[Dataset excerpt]
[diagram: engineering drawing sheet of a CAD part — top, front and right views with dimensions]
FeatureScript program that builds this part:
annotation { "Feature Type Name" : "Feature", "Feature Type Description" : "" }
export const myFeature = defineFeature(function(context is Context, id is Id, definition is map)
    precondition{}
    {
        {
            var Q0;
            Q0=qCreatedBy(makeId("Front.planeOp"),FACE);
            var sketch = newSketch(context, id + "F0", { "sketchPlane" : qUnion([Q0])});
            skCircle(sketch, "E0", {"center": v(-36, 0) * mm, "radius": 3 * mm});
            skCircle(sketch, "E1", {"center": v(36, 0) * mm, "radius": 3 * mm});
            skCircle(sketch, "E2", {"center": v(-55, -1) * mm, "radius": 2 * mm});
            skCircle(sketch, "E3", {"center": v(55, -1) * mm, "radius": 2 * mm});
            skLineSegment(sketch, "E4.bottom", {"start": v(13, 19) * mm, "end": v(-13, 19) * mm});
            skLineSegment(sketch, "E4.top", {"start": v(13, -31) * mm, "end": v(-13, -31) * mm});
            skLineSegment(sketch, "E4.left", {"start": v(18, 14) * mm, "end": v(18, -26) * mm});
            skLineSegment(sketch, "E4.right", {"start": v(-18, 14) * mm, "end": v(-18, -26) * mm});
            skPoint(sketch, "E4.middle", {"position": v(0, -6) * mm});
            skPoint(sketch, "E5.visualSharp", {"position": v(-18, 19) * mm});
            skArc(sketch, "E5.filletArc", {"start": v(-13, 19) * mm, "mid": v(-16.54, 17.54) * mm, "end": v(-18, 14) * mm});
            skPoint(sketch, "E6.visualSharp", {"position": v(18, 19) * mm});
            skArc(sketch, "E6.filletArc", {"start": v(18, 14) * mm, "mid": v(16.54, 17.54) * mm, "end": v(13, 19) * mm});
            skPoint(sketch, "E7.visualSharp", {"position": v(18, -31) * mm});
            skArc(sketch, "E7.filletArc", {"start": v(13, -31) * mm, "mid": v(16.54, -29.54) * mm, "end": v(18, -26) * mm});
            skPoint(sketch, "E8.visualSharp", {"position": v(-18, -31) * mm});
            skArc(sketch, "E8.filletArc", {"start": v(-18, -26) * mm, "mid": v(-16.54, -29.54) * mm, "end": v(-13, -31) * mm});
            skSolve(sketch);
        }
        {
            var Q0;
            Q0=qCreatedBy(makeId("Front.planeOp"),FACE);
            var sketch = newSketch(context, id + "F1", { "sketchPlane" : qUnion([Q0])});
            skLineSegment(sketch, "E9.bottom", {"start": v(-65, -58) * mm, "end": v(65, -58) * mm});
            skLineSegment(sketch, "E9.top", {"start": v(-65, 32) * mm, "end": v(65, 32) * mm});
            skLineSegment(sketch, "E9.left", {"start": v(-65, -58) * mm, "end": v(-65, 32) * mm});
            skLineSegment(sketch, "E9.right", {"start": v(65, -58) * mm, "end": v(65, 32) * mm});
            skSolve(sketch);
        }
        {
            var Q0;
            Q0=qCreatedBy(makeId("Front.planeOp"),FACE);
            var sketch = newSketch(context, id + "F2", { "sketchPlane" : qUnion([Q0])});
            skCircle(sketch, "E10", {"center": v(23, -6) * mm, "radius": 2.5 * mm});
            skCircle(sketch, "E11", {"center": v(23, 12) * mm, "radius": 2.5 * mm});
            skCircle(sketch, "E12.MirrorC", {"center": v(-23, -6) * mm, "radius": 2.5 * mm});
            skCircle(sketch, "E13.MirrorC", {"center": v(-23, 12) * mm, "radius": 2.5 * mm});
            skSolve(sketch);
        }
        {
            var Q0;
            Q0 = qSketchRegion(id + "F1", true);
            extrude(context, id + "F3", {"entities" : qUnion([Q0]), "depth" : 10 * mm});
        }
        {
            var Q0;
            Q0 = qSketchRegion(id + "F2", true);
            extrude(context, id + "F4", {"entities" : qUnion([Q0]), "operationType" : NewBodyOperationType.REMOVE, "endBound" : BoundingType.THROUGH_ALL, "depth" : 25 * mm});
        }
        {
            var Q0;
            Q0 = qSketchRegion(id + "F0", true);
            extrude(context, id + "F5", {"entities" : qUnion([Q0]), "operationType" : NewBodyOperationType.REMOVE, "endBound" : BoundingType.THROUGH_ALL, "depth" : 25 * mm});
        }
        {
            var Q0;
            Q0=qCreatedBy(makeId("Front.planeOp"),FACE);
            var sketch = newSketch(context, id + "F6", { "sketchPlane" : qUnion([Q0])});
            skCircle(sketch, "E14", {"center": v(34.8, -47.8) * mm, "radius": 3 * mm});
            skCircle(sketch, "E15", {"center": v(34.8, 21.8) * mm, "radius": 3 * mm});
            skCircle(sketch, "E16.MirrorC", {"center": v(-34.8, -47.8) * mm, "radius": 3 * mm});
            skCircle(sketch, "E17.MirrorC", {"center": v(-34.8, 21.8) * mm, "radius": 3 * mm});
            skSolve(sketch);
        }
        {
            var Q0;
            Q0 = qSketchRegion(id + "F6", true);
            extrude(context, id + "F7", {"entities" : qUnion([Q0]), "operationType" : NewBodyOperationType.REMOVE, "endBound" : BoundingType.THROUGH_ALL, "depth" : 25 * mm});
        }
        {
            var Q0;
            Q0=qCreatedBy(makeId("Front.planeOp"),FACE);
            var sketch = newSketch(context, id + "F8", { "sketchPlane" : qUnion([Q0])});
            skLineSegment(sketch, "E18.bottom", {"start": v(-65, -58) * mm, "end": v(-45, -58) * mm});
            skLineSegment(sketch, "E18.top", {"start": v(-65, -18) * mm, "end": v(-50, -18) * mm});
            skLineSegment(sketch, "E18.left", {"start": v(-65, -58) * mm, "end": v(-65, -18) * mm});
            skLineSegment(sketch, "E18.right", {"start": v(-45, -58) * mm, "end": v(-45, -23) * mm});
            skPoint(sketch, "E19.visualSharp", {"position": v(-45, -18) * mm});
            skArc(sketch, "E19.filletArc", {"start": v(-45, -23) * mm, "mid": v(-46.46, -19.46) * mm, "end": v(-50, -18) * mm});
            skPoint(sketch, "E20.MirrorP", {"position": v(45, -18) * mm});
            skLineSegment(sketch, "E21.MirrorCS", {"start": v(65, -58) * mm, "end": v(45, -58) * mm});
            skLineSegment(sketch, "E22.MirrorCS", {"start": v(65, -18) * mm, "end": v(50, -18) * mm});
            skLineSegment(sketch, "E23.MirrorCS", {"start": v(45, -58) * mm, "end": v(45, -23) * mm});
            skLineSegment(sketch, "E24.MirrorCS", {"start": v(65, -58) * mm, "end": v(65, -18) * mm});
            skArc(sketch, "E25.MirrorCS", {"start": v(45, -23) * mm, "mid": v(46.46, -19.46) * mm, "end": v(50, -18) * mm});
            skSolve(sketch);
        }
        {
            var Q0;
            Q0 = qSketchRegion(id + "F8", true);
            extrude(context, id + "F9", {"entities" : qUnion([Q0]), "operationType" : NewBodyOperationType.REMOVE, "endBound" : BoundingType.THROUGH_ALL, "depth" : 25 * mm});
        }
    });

• [Stated exercise]: Swap each "visualSharp" in the material above for "sharpCorner" and write out all the lines again, leaving everything else as it is.

• [Solution to this problem]:
[diagram: engineering drawing sheet of a CAD part — top, front and right views with dimensions]
FeatureScript program that builds this part:
annotation { "Feature Type Name" : "Feature", "Feature Type Description" : "" }
export const myFeature = defineFeature(function(context is Context, id is Id, definition is map)
    precondition{}
    {
        {
            var Q0;
            Q0=qCreatedBy(makeId("Front.planeOp"),FACE);
            var sketch = newSketch(context, id + "F0", { "sketchPlane" : qUnion([Q0])});
            skCircle(sketch, "E0", {"center": v(-36, 0) * mm, "radius": 3 * mm});
            skCircle(sketch, "E1", {"center": v(36, 0) * mm, "radius": 3 * mm});
            skCircle(sketch, "E2", {"center": v(-55, -1) * mm, "radius": 2 * mm});
            skCircle(sketch, "E3", {"center": v(55, -1) * mm, "radius": 2 * mm});
            skLineSegment(sketch, "E4.bottom", {"start": v(13, 19) * mm, "end": v(-13, 19) * mm});
            skLineSegment(sketch, "E4.top", {"start": v(13, -31) * mm, "end": v(-13, -31) * mm});
            skLineSegment(sketch, "E4.left", {"start": v(18, 14) * mm, "end": v(18, -26) * mm});
            skLineSegment(sketch, "E4.right", {"start": v(-18, 14) * mm, "end": v(-18, -26) * mm});
            skPoint(sketch, "E4.middle", {"position": v(0, -6) * mm});
            skPoint(sketch, "E5.sharpCorner", {"position": v(-18, 19) * mm});
            skArc(sketch, "E5.filletArc", {"start": v(-13, 19) * mm, "mid": v(-16.54, 17.54) * mm, "end": v(-18, 14) * mm});
            skPoint(sketch, "E6.sharpCorner", {"position": v(18, 19) * mm});
            skArc(sketch, "E6.filletArc", {"start": v(18, 14) * mm, "mid": v(16.54, 17.54) * mm, "end": v(13, 19) * mm});
            skPoint(sketch, "E7.sharpCorner", {"position": v(18, -31) * mm});
            skArc(sketch, "E7.filletArc", {"start": v(13, -31) * mm, "mid": v(16.54, -29.54) * mm, "end": v(18, -26) * mm});
            skPoint(sketch, "E8.sharpCorner", {"position": v(-18, -31) * mm});
            skArc(sketch, "E8.filletArc", {"start": v(-18, -26) * mm, "mid": v(-16.54, -29.54) * mm, "end": v(-13, -31) * mm});
            skSolve(sketch);
        }
        {
            var Q0;
            Q0=qCreatedBy(makeId("Front.planeOp"),FACE);
            var sketch = newSketch(context, id + "F1", { "sketchPlane" : qUnion([Q0])});
            skLineSegment(sketch, "E9.bottom", {"start": v(-65, -58) * mm, "end": v(65, -58) * mm});
            skLineSegment(sketch, "E9.top", {"start": v(-65, 32) * mm, "end": v(65, 32) * mm});
            skLineSegment(sketch, "E9.left", {"start": v(-65, -58) * mm, "end": v(-65, 32) * mm});
            skLineSegment(sketch, "E9.right", {"start": v(65, -58) * mm, "end": v(65, 32) * mm});
            skSolve(sketch);
        }
        {
            var Q0;
            Q0=qCreatedBy(makeId("Front.planeOp"),FACE);
            var sketch = newSketch(context, id + "F2", { "sketchPlane" : qUnion([Q0])});
            skCircle(sketch, "E10", {"center": v(23, -6) * mm, "radius": 2.5 * mm});
            skCircle(sketch, "E11", {"center": v(23, 12) * mm, "radius": 2.5 * mm});
            skCircle(sketch, "E12.MirrorC", {"center": v(-23, -6) * mm, "radius": 2.5 * mm});
            skCircle(sketch, "E13.MirrorC", {"center": v(-23, 12) * mm, "radius": 2.5 * mm});
            skSolve(sketch);
        }
        {
            var Q0;
            Q0 = qSketchRegion(id + "F1", true);
            extrude(context, id + "F3", {"entities" : qUnion([Q0]), "depth" : 10 * mm});
        }
        {
            var Q0;
            Q0 = qSketchRegion(id + "F2", true);
            extrude(context, id + "F4", {"entities" : qUnion([Q0]), "operationType" : NewBodyOperationType.REMOVE, "endBound" : BoundingType.THROUGH_ALL, "depth" : 25 * mm});
        }
        {
            var Q0;
            Q0 = qSketchRegion(id + "F0", true);
            extrude(context, id + "F5", {"entities" : qUnion([Q0]), "operationType" : NewBodyOperationType.REMOVE, "endBound" : BoundingType.THROUGH_ALL, "depth" : 25 * mm});
        }
        {
            var Q0;
            Q0=qCreatedBy(makeId("Front.planeOp"),FACE);
            var sketch = newSketch(context, id + "F6", { "sketchPlane" : qUnion([Q0])});
            skCircle(sketch, "E14", {"center": v(34.8, -47.8) * mm, "radius": 3 * mm});
            skCircle(sketch, "E15", {"center": v(34.8, 21.8) * mm, "radius": 3 * mm});
            skCircle(sketch, "E16.MirrorC", {"center": v(-34.8, -47.8) * mm, "radius": 3 * mm});
            skCircle(sketch, "E17.MirrorC", {"center": v(-34.8, 21.8) * mm, "radius": 3 * mm});
            skSolve(sketch);
        }
        {
            var Q0;
            Q0 = qSketchRegion(id + "F6", true);
            extrude(context, id + "F7", {"entities" : qUnion([Q0]), "operationType" : NewBodyOperationType.REMOVE, "endBound" : BoundingType.THROUGH_ALL, "depth" : 25 * mm});
        }
        {
            var Q0;
            Q0=qCreatedBy(makeId("Front.planeOp"),FACE);
            var sketch = newSketch(context, id + "F8", { "sketchPlane" : qUnion([Q0])});
            skLineSegment(sketch, "E18.bottom", {"start": v(-65, -58) * mm, "end": v(-45, -58) * mm});
            skLineSegment(sketch, "E18.top", {"start": v(-65, -18) * mm, "end": v(-50, -18) * mm});
            skLineSegment(sketch, "E18.left", {"start": v(-65, -58) * mm, "end": v(-65, -18) * mm});
            skLineSegment(sketch, "E18.right", {"start": v(-45, -58) * mm, "end": v(-45, -23) * mm});
            skPoint(sketch, "E19.sharpCorner", {"position": v(-45, -18) * mm});
            skArc(sketch, "E19.filletArc", {"start": v(-45, -23) * mm, "mid": v(-46.46, -19.46) * mm, "end": v(-50, -18) * mm});
            skPoint(sketch, "E20.MirrorP", {"position": v(45, -18) * mm});
            skLineSegment(sketch, "E21.MirrorCS", {"start": v(65, -58) * mm, "end": v(45, -58) * mm});
            skLineSegment(sketch, "E22.MirrorCS", {"start": v(65, -18) * mm, "end": v(50, -18) * mm});
            skLineSegment(sketch, "E23.MirrorCS", {"start": v(45, -58) * mm, "end": v(45, -23) * mm});
            skLineSegment(sketch, "E24.MirrorCS", {"start": v(65, -58) * mm, "end": v(65, -18) * mm});
            skArc(sketch, "E25.MirrorCS", {"start": v(45, -23) * mm, "mid": v(46.46, -19.46) * mm, "end": v(50, -18) * mm});
            skSolve(sketch);
        }
        {
            var Q0;
            Q0 = qSketchRegion(id + "F8", true);
            extrude(context, id + "F9", {"entities" : qUnion([Q0]), "operationType" : NewBodyOperationType.REMOVE, "endBound" : BoundingType.THROUGH_ALL, "depth" : 25 * mm});
        }
    });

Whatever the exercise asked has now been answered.